3. Voorbereiding van de interne standaard

  1. Bereid 2 mL 0,8 ug / mL 13 CAβ 1-42 peptide door toevoeging van 32 ul van 50 ug / ml 13 CAβ 142-1,968 ml 20% ACN en 4% geconcentreerde ammoniak in een 2 ml microcentrifugebuis. Mengen op een vortex mixer gedurende 1 minuut.
  2. Bereid 5 ml 16 ng / ml 13 CAβ 1-42 peptide door toevoeging van 0,1 ml 0,8 ug / ml tot 4,9 ml 20% ACN en 4% geconcentreerde ammoniak in een 5 ml microcentrifugebuis. Mengen op een vortex mixer gedurende 1 minuut.

4. Voorbereiding van de Response Factor Sample

OPMERKING: De responsfactor (RF) bepaling wordt uitgevoerd om de concentratie van het gemerkte eiwit gebruikt voor kalibratie (15 NAβ 1-42) te bepalen. Dit vereist dat de concentratie van het natieve 1-42 Aß peptide werd bepaald met aminozuuranalyse (AAA). Zo is het volume en de concentratie van natuurlijk Ap-peptide 1-42 aliquotsmoeten de eisen van de AAA voldoen.

  1. Bereid 0,5 ml 4 ug / ml natuurlijke (ongemerkt) 1-42 door toevoeging van 40 ul van 50 ug / ml natief Aß 1-42 0,46 ml 20% ACN en 4% geconcentreerde ammoniak in een 0,5 ml microcentrifugebuis.

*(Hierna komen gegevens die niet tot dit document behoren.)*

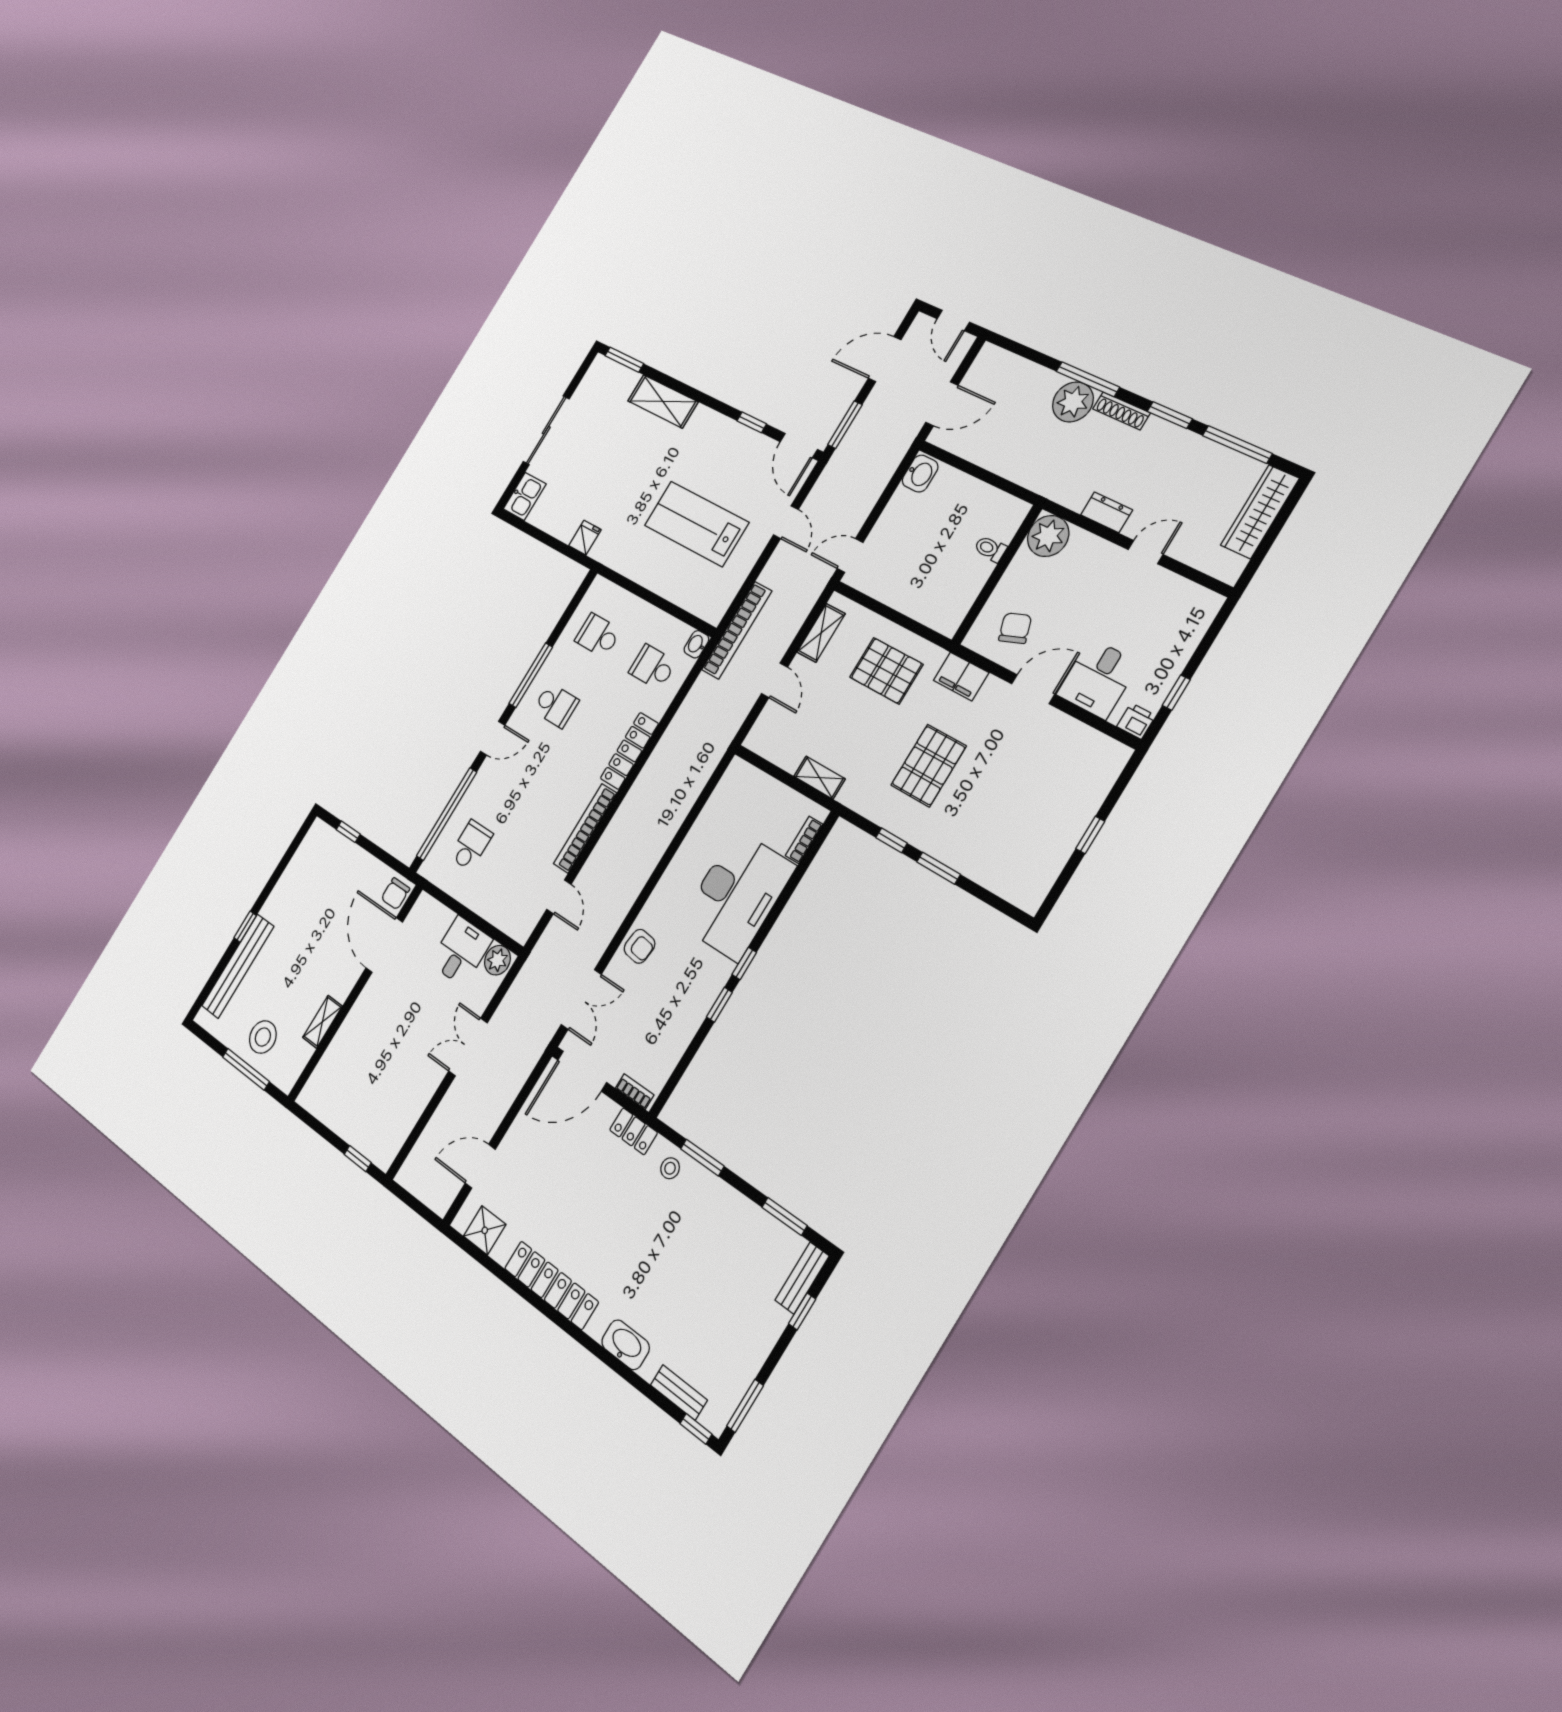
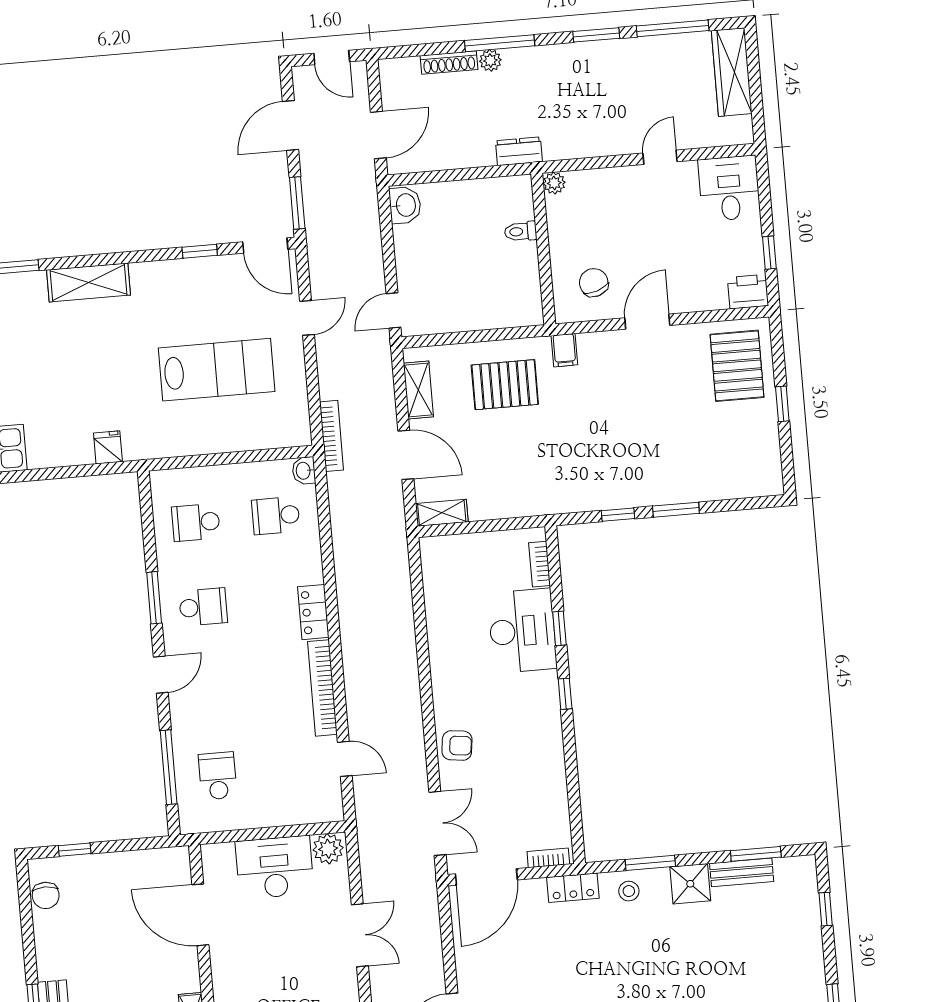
plant: (1073, 402) -> (490, 60), width x0.53, depth x0.53
shoe rack: (1121, 411) -> (449, 63), moved
dresser: (1107, 512) -> (519, 151), moved
door: (786, 522) -> (307, 318), hinge flipped
lab bench: (696, 524) -> (217, 370), turned 180
plant: (1048, 536) -> (554, 183), width x0.53, depth x0.53
bookcase: (737, 630) -> (332, 436), width x0.68, depth x0.76
window: (531, 675) -> (154, 598), width x0.69
filing cabinet: (961, 676) -> (564, 350), width x0.50
desk: (1098, 679) -> (729, 188), moved, turned 180
door: (774, 680) -> (406, 455), width x1.38
printer: (1136, 721) -> (748, 292), width x1.36, depth x1.24
locker: (629, 751) -> (313, 612), width x0.66
pallet: (928, 766) -> (737, 366), moved
shelving: (819, 778) -> (442, 513), moved
window: (447, 814) -> (169, 767), width x0.68
chair: (395, 894) -> (46, 895), moved
desk: (737, 895) -> (522, 631), width x0.73, depth x0.77
desk: (461, 951) -> (275, 867), width x1.37
window: (719, 1005) -> (559, 628), moved
double door: (468, 1047) -> (360, 935), swing flipped
shower: (718, 1200) -> (690, 884), added
bench: (802, 1278) -> (742, 872), moved, turned 90

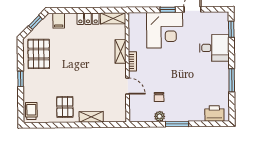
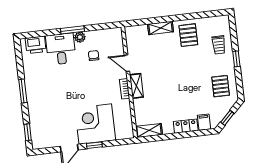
locker: (88, 19) -> (186, 126), moved
desk: (214, 48) -> (61, 49), moved, turned 90
shelving: (120, 51) -> (136, 86), moved
pallet: (39, 54) -> (221, 86), width x0.67, depth x0.71
window: (232, 80) -> (23, 91), moved
trolley: (31, 111) -> (219, 45), moved
plant: (160, 116) -> (80, 37), moved

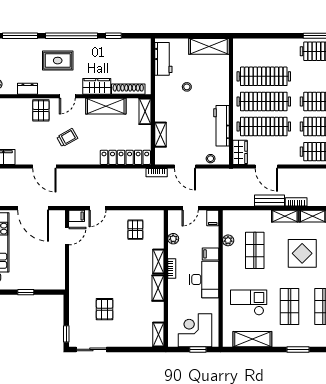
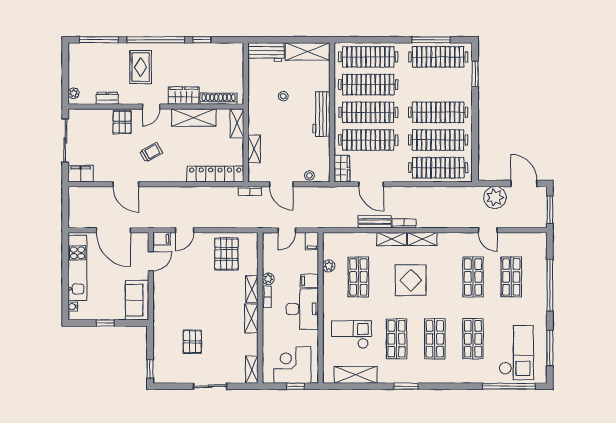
clothes rail: (264, 51) -> (368, 57), added
workbench: (163, 59) -> (266, 52), moved, turned 90
rug: (58, 61) -> (141, 67), turned 90
workbench: (221, 126) -> (321, 114), moved
pallet: (135, 230) -> (226, 254), width x1.50, depth x1.42
plant: (173, 239) -> (268, 279), moved
sofa: (55, 272) -> (137, 300), added
sliding door: (91, 349) -> (210, 386), moved

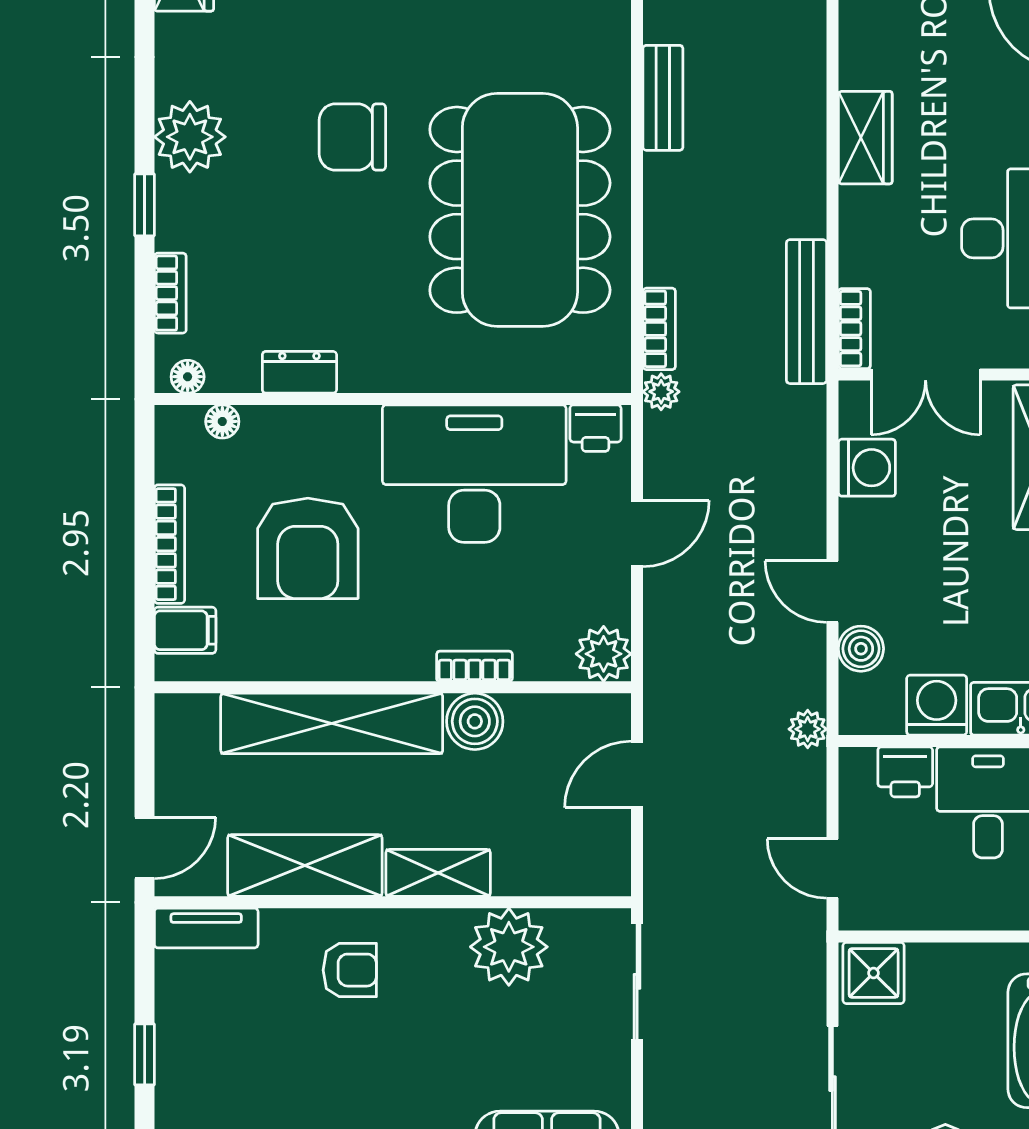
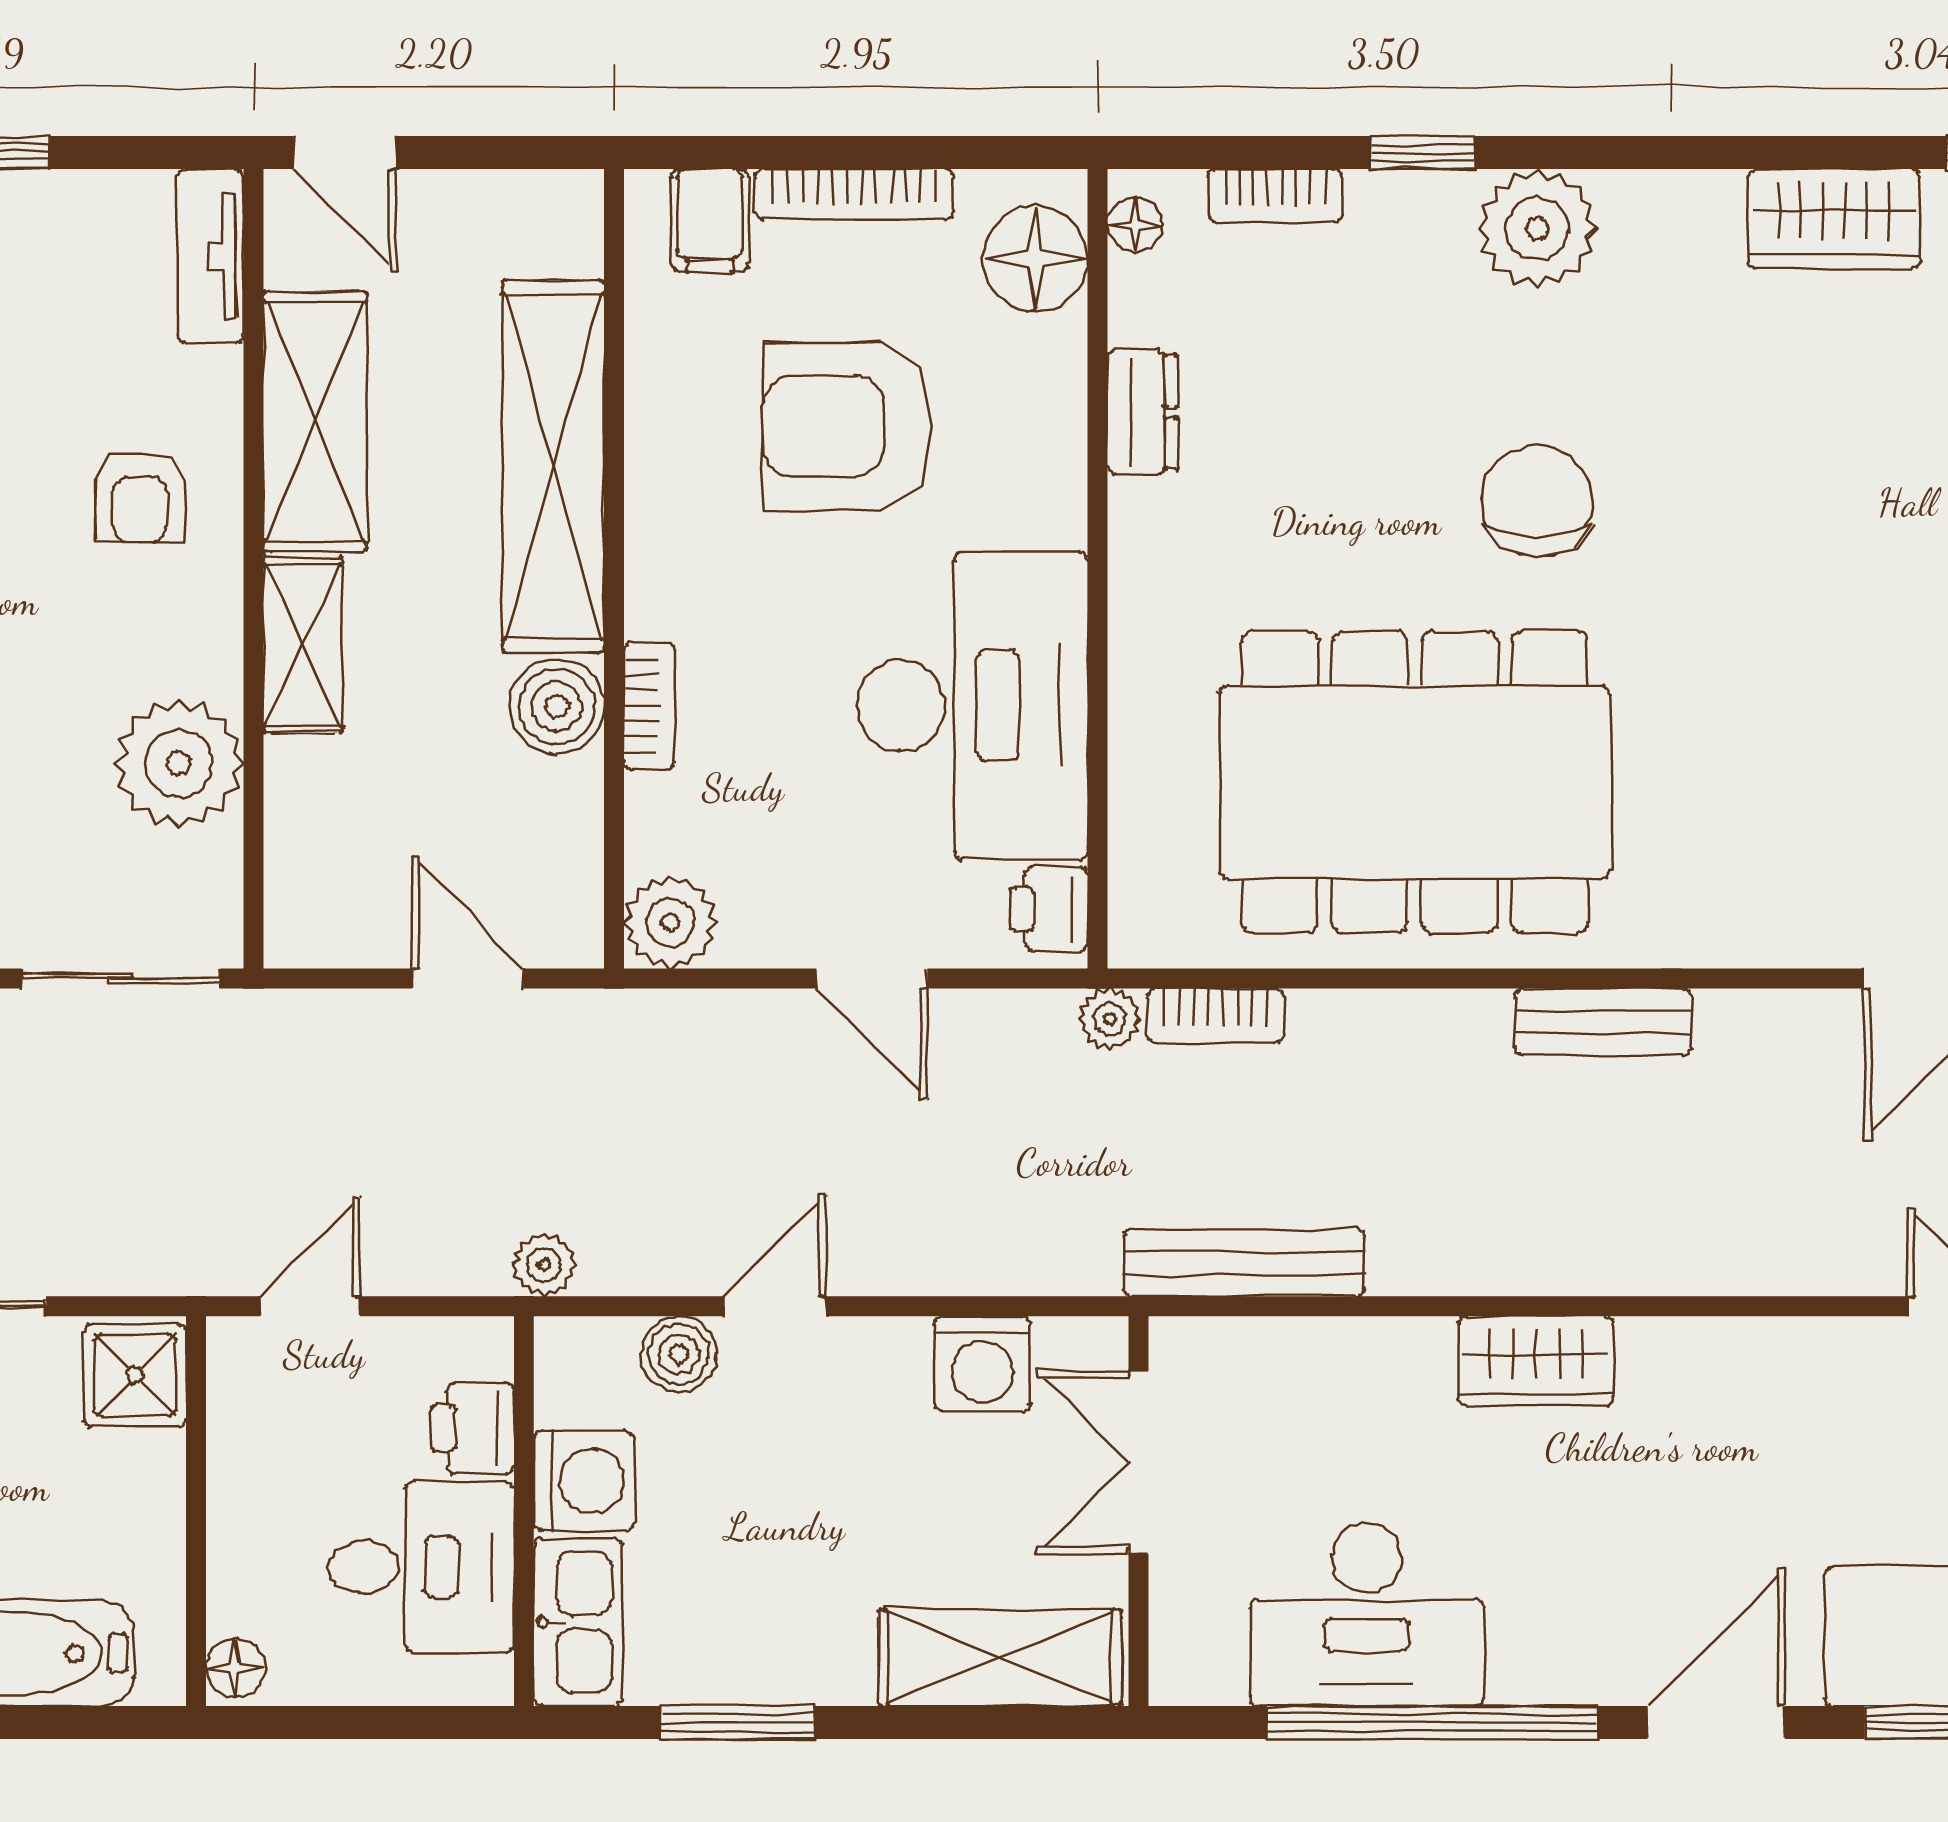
bookcase: (854, 329) -> (1215, 1343), removed
floor lamp: (222, 421) -> (1035, 258), width x1.89, depth x1.89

Mengen op een vortex mixer gedurende 1 minuut.
  2. Bereid een 2-mL 40 ng / mL mengsel van natief en 15 NAβ 1-42 door toevoeging van 20 ul van 4 ug / ml natief Aß 1-42 en 20 pi van 4 ug / mL 15 NAβ 1-42 tot 1,96 ml 20% ACN en 4% geconcentreerd ammonia in een 2 ml microcentrifugebuis. Mengen op een vortex mixer gedurende 1 minuut.
  3. Voeg 20 ul van 40 ng / mL mix 0,38 ml kunstmatige CSF in een 0,5 ml microcentrifugebuis. Bereid duplicaten en mix op een vortex mixer gedurende 1 min.

5. Monstervoorbereiding

OPMERKING: Ontdooi de te meten monsters bij kamertemperatuur op een roller.

  1. Voeg 0,18 ml van elke calibrator, responsfactor en onbekende monster (inclusief kwaliteitscontrole [QC] samples, indien gebruikt) tot een 1 mL eiwit 96 diepe putjes, volgens figuur 1 (uitgaande van een volledige plaat wordt gebruikt). Zorg ervoor dat de monsters voegen, of dicht bij, de bodem van de putjes.
  2. Voeg 20 ul van interne standaard aan elk putje (dat wil zeggen, kalibratoren, reactie factoren, QCs en onbekenden); is het cruciaal om de druppel op de kant van de bron dicht bij het oppervlak van het monster vrij te dompelen de pipetpunt.
  3. Voeg 0,2 ml van 5 M guanidine-waterstofchloride aan elk putje.
  4. Het monster plaat op een microplaat schudinrichting en meng de monsters gedurende 45 minuten bij 1100 rpm. De optimale frequentie kunnen verschillen afhankelijk van de instrumentatie. De frequentie en amplitude van de mixer, zodat de oplossingen grondig gemengd en geen druppels interne standaard of CSF ongemengde gelaten aan de zijde van de putjes.
  5. Voeg 0,2 ml 4% fosforzuuraan elk putje. Vortex meng kort.

6. Solid Phase Extraction

Opmerking: In alle was-, laad- en elutiestappen, passen de laagst mogelijke vacuüm na het toevoegen van de oplossing en geleidelijk naar behoefte te laden of te elueren de oplossing. Schakel het vacuüm tussen elke laad- en elutiestap.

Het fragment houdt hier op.